While the entire state has been focused on ensuring our hospital system could handle the COVID-19 crisis, a perfect storm has been quietly brewing inside a different facility altogether: our city’s nursing homes.
Throughout the past two months, our offices have heard that many nursing homes — which are full of the population most vulnerable to this specific virus — are direly understaffed, severely lacking in PPE, and massively underprepared for a viral outbreak. The situation is bleak, and it exposes both a massive weakness in how our city cares for the elderly, and an unfathomable slowness on the part of the state to rein in this crisis.
We started getting calls in mid-March that worried us.
First came reports of nursing homes refusing to share information with residents about the presence of positive cases in the facility. We would hear that entire sections of the nursing homes had been cordoned off, that ambulance trips to hospitals were increasing, but that the residents still had not been told whether there were positive cases. Families, feeling panicked and wanting to have the information they need to make decisions about the care of their loved ones, would call the facility repeatedly, but the facility would refuse to give answers. Indeed, even when our offices would attempt to contact these nursing homes, we as elected officials would be ignored by administration and staff.
Then the more difficult calls started coming in. Reports of residents who the nursing home had transferred to the hospital, but the emergency contacts had never been notified. Residents who were informed that their loved one had been showing symptoms only after they had passed away. Family members who were informed of a resident’s death and then immediately told to pack up their loved one’s belongings within five hours to make room for a new patient.
And the number of calls from nursing home administration to our offices, asking for help? Zero.
Nursing homes fall under the jurisdiction of the state, not the city. The state is responsible for ensuring that the homes are following protocol, and the state is charged with the duty of investigating any misconduct by the nursing home. As city officials, we have been watching the crisis unfold and trying to sound the alarm with the state, while frantically trying to outfit our nursing homes with PPE — one of the few things we have the power to do, here. But the problem is, it took entirely too long for the state to step in in this case, and their actions have been half-measures at best.

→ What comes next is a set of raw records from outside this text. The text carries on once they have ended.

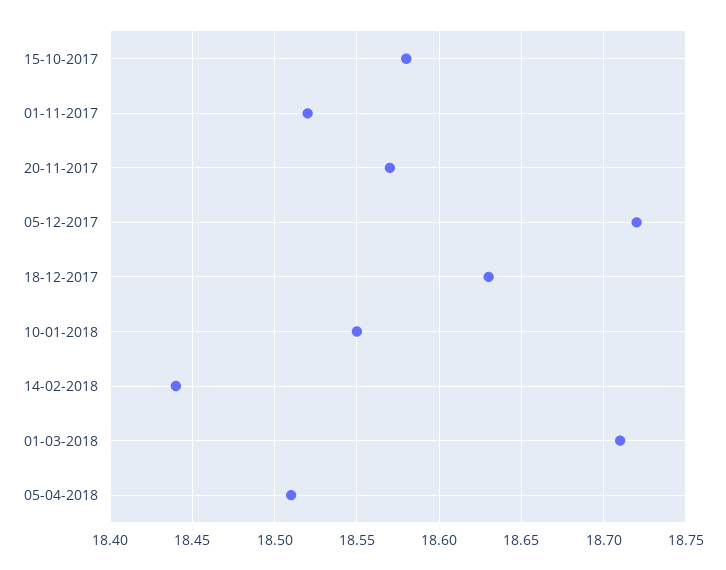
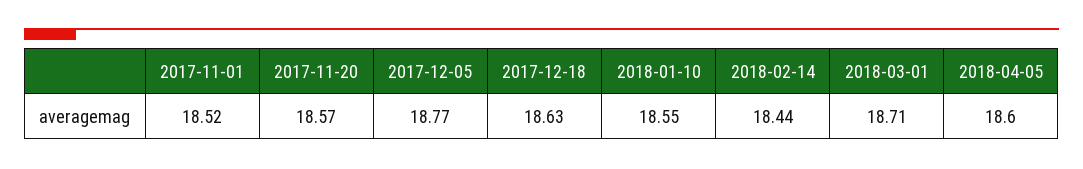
15-10-2017: 18.58 -> none
05-12-2017: 18.72 -> 18.77
05-04-2018: 18.51 -> 18.6

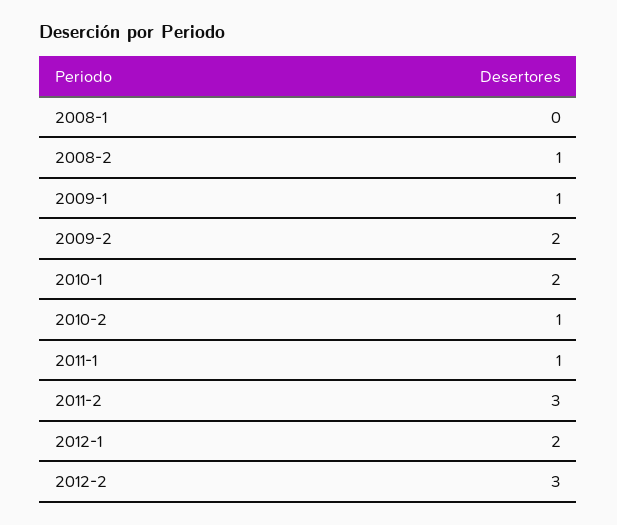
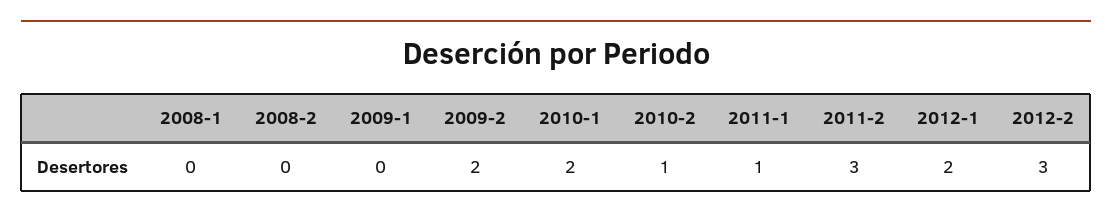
2008-2: 1 -> 0
2009-1: 1 -> 0

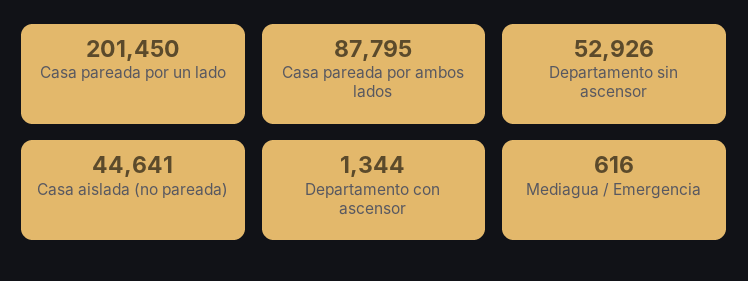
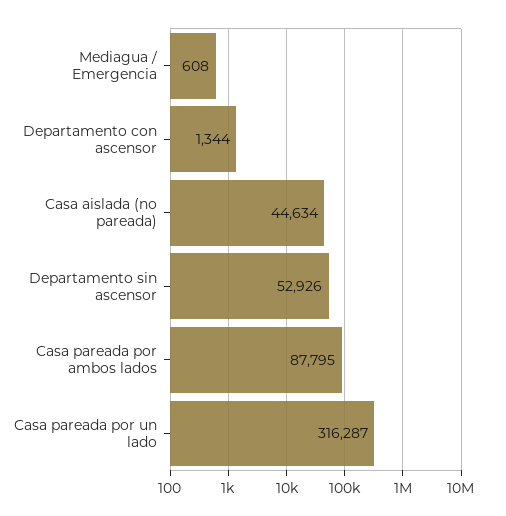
Casa pareada por un lado: 201450 -> 316287
Casa aislada (no pareada): 44641 -> 44634
Mediagua / Emergencia: 616 -> 608

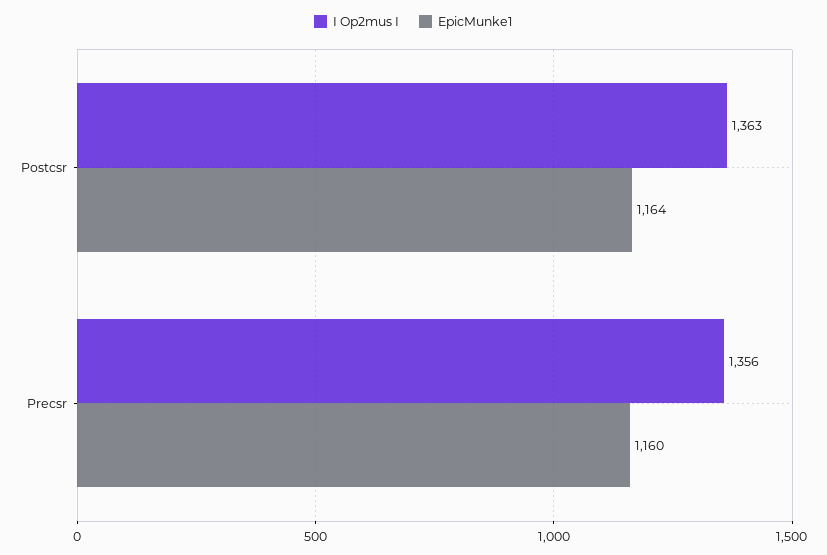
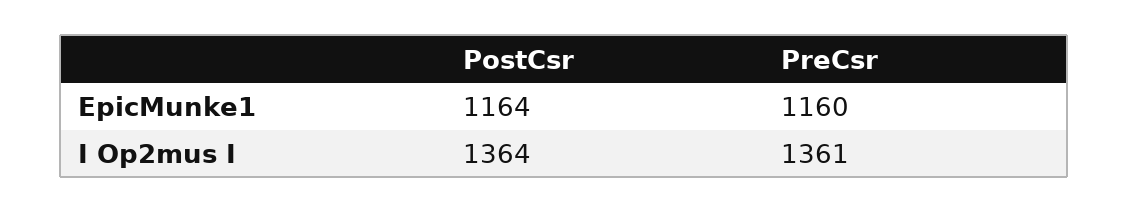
I Op2mus I, Postcsr: 1363 -> 1364
I Op2mus I, Precsr: 1356 -> 1361

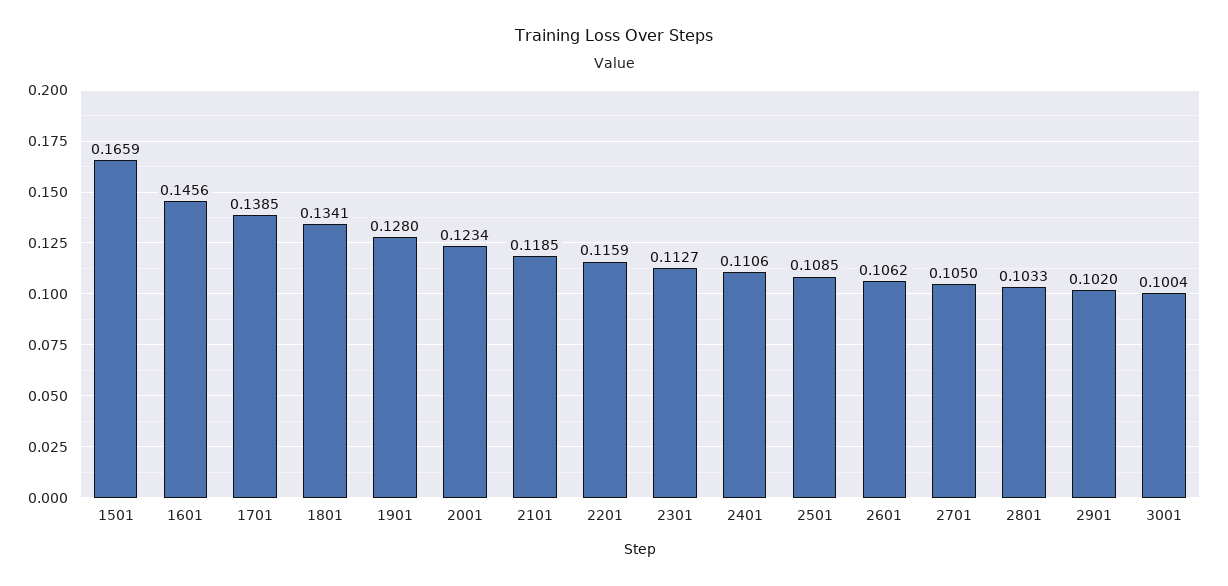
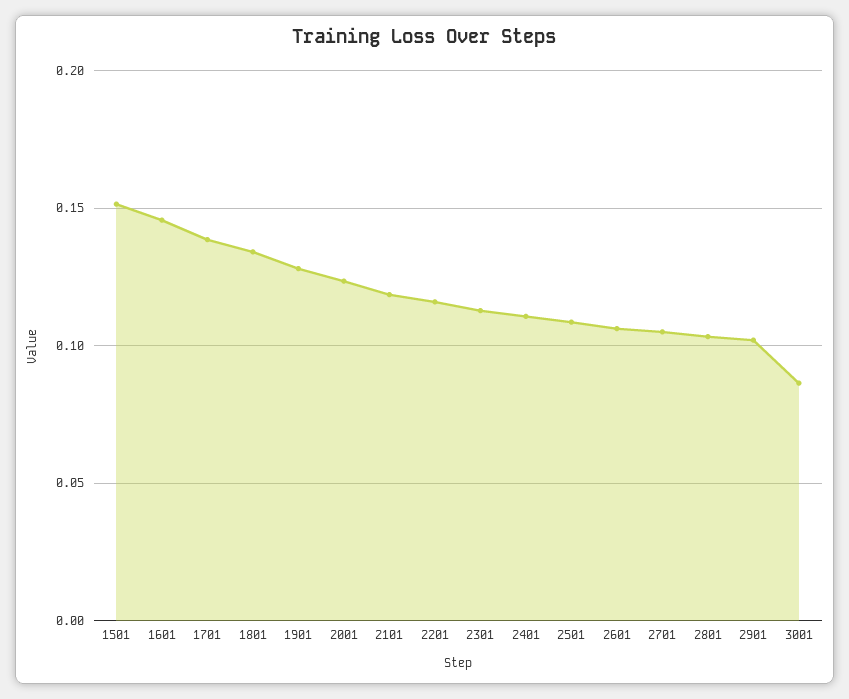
1501: 0.1659 -> 0.15
3001: 0.1004 -> 0.085

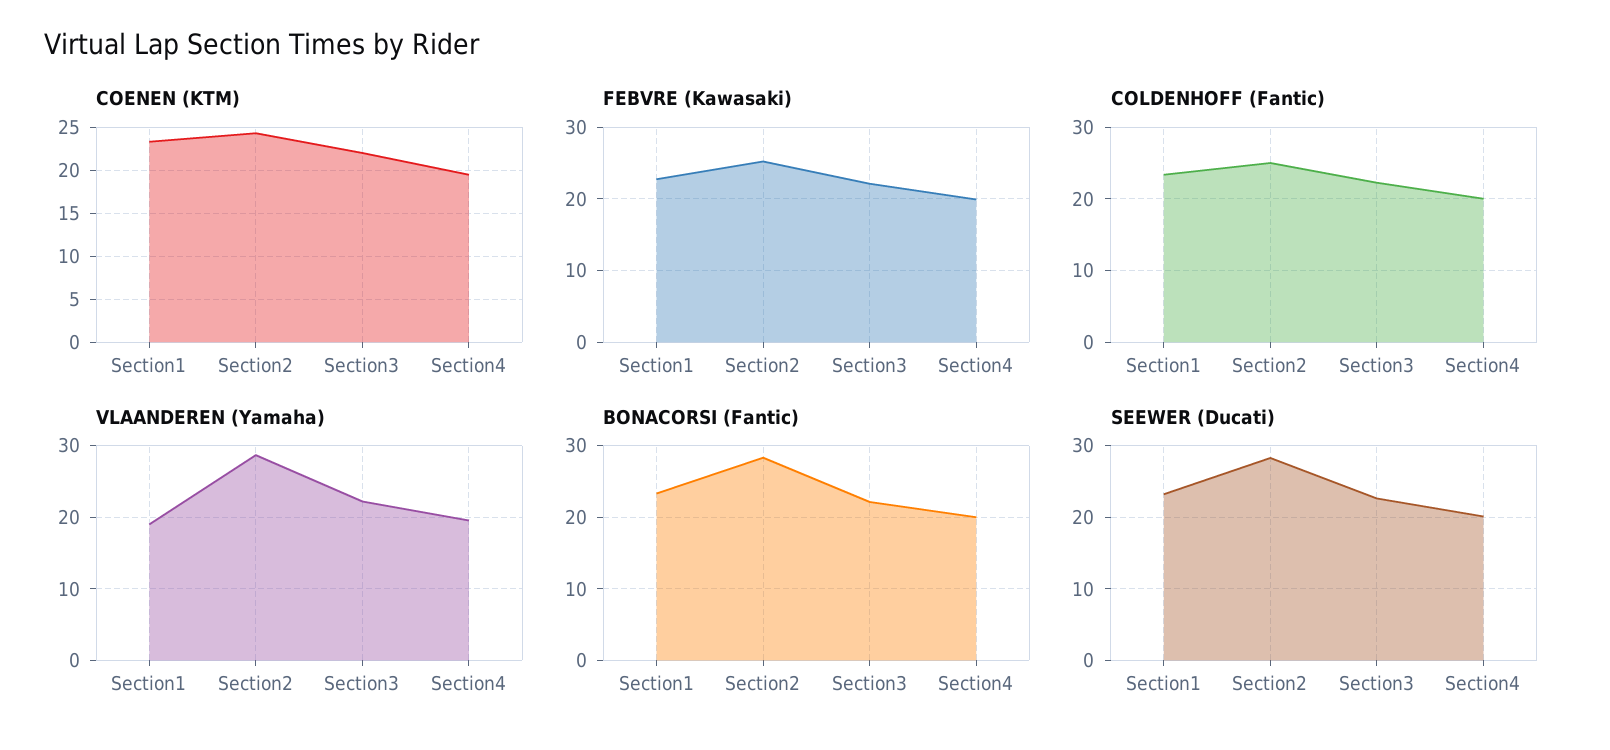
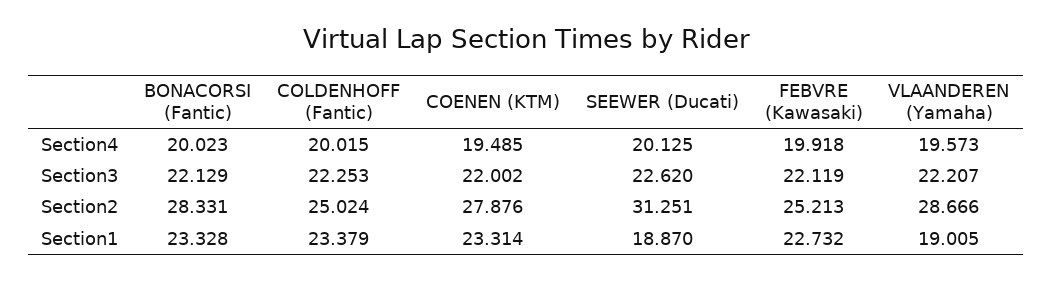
COENEN (KTM), Section2: 24 -> 27.876
SEEWER (Ducati), Section1: 23 -> 18.87
SEEWER (Ducati), Section2: 28 -> 31.251

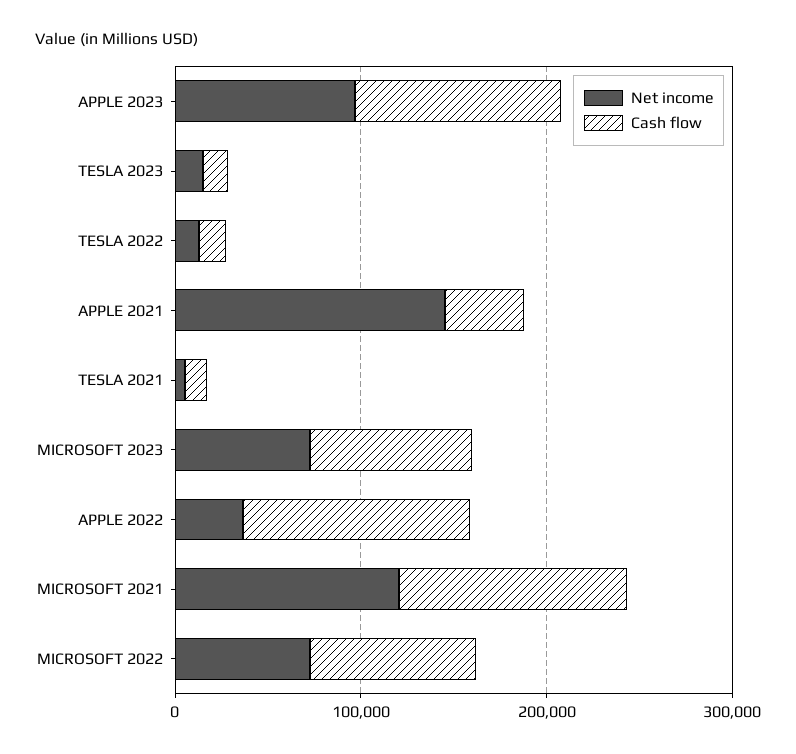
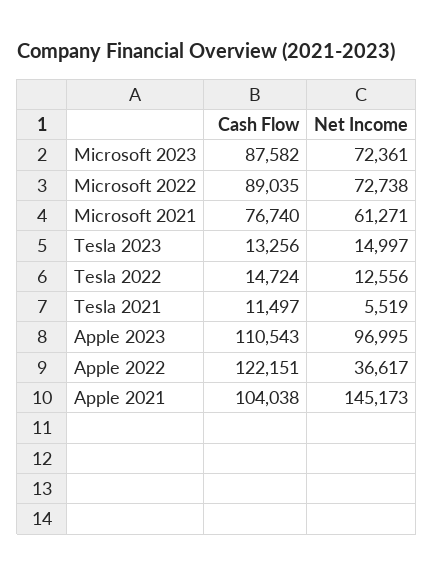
Cash flow, APPLE 2021: 40000 -> 104038
Net income, MICROSOFT 2021: 120000 -> 61271
Cash flow, MICROSOFT 2021: 120000 -> 76740

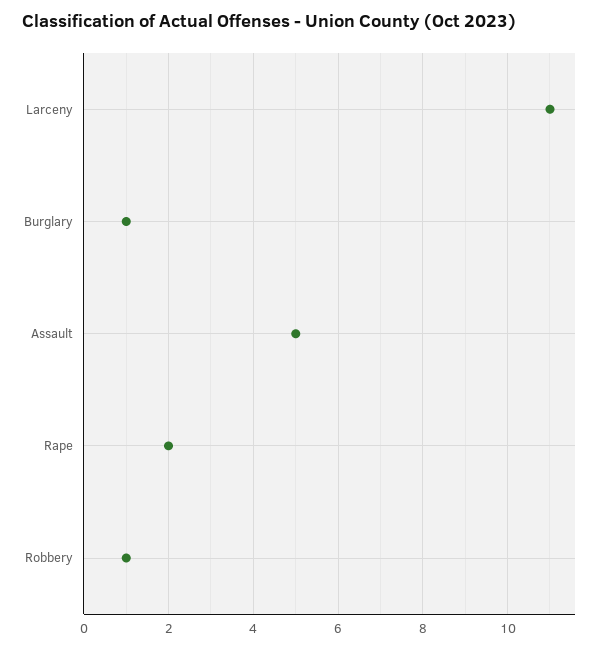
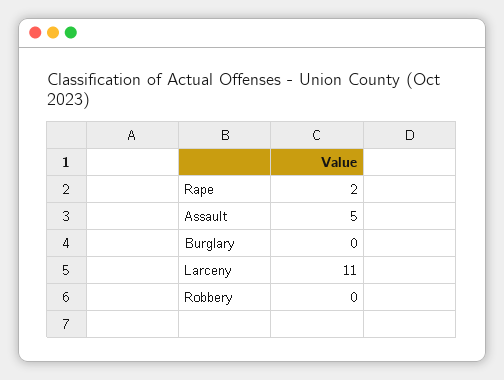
Burglary: 1 -> 0
Robbery: 1 -> 0

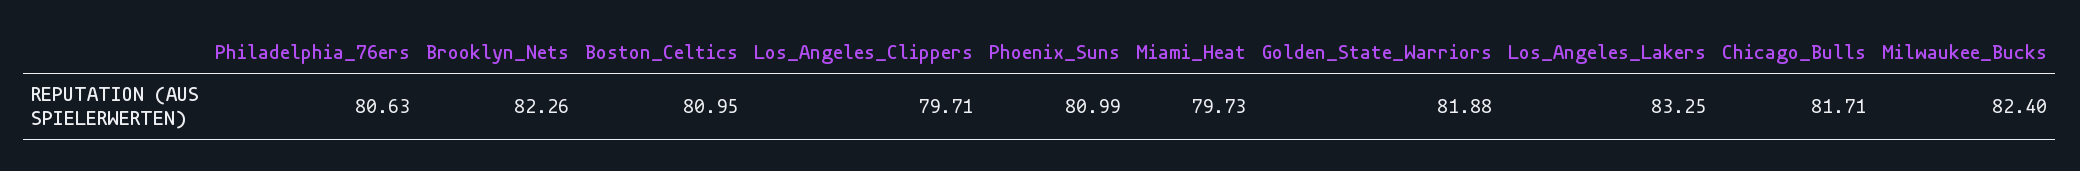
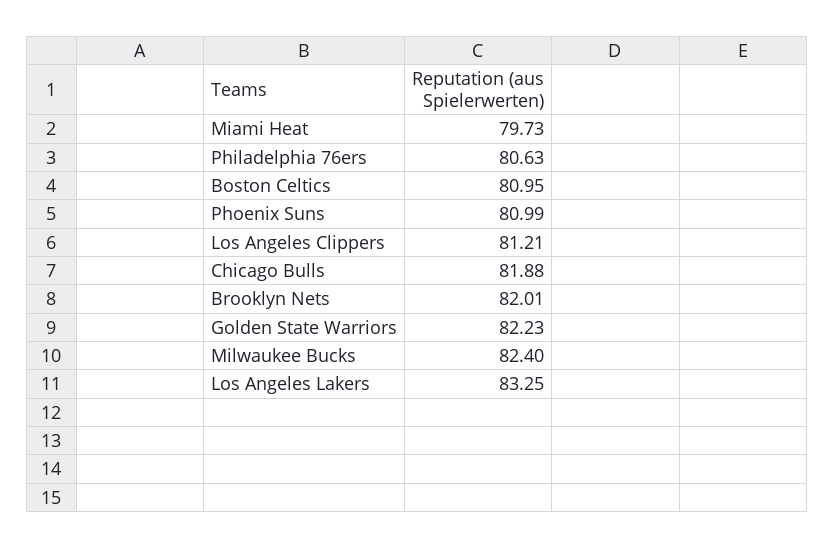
Brooklyn_Nets: 82.26 -> 82.01
Los_Angeles_Clippers: 79.71 -> 81.21
Golden_State_Warriors: 81.88 -> 82.23
Chicago_Bulls: 81.71 -> 81.88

Indeed, Gov. Andrew Cuomo issued an executive order on April 15 — a full MONTH after our office started getting calls from family members — requiring them to disclose new positive cases and COVID-related deaths to residents and family members. The data now made public has exposed the scale of this crisis: nearly 2,000 people have died in New York City nursing homes as of May 1.
However, that data should have led to decisive and swift action to immediately address the problem, but the messaging and efforts by the state have been mixed and confusing at best. Cuomo has since focused his efforts on ensuring that nursing homes do not turn away potential patients due to testing positive for COVID-19, but that is the exact opposite of the action we should be taking.
With 25 percent of all reported statewide deaths occurring in nursing homes, facilities that are unequipped to handle this crisis should not be taking any new patients whatsoever, and the state should be involved in transferring existing residents who wish to leave to other, safer facilities — hospitals, for instance, or off-site facilities like the Javits Center.
Immediately after Cuomo issued his executive order, our offices sent a letter to city and state health officials requesting how they plan to address the lack of safety protections at nursing and rehabilitation centers. It became apparent to us that we cannot rely on private nursing homes to operate on an honor system and self-report to the state whether or not they can accurately communicate their needs and deficiencies as well as coronavirus infections and death rates.
As Cuomo himself pointed out, every resident is a source of income for the nursing home. When the residents are removed by the state, they lose out on that income. This could explain the silence and the refusal to admit an inability to properly manage the care of nursing home residents — especially given that many nursing home executives take home a salary approaching seven figures.
The state needs to take a proactive role in monitoring and enforcing protocols for detection, containment, treatment, and reporting — starting yesterday.
We know that the staff in these facilities are overworked, underpaid, and merely following the less than sufficient protocol that had been put in place to respond to this virus. However, there is no excuse for the lack of transparency and accountability we are seeing from nursing home administration right now. We need to expect more from the administration and leadership of these facilities, and absent that leadership, we need to enact stronger and more aggressive government oversight moving forward.
The deaths and numbers of positive coronavirus cases are already distressing. If the state does not act soon, we fear we will look back on these few months and realize that nursing homes were ground zero of the COVID-19 pandemic, and that we could have prevented this from happening from day one.
Mark Treyger and Justin Brannan and both New York City Councilmen who represent parts of southern Brooklyn.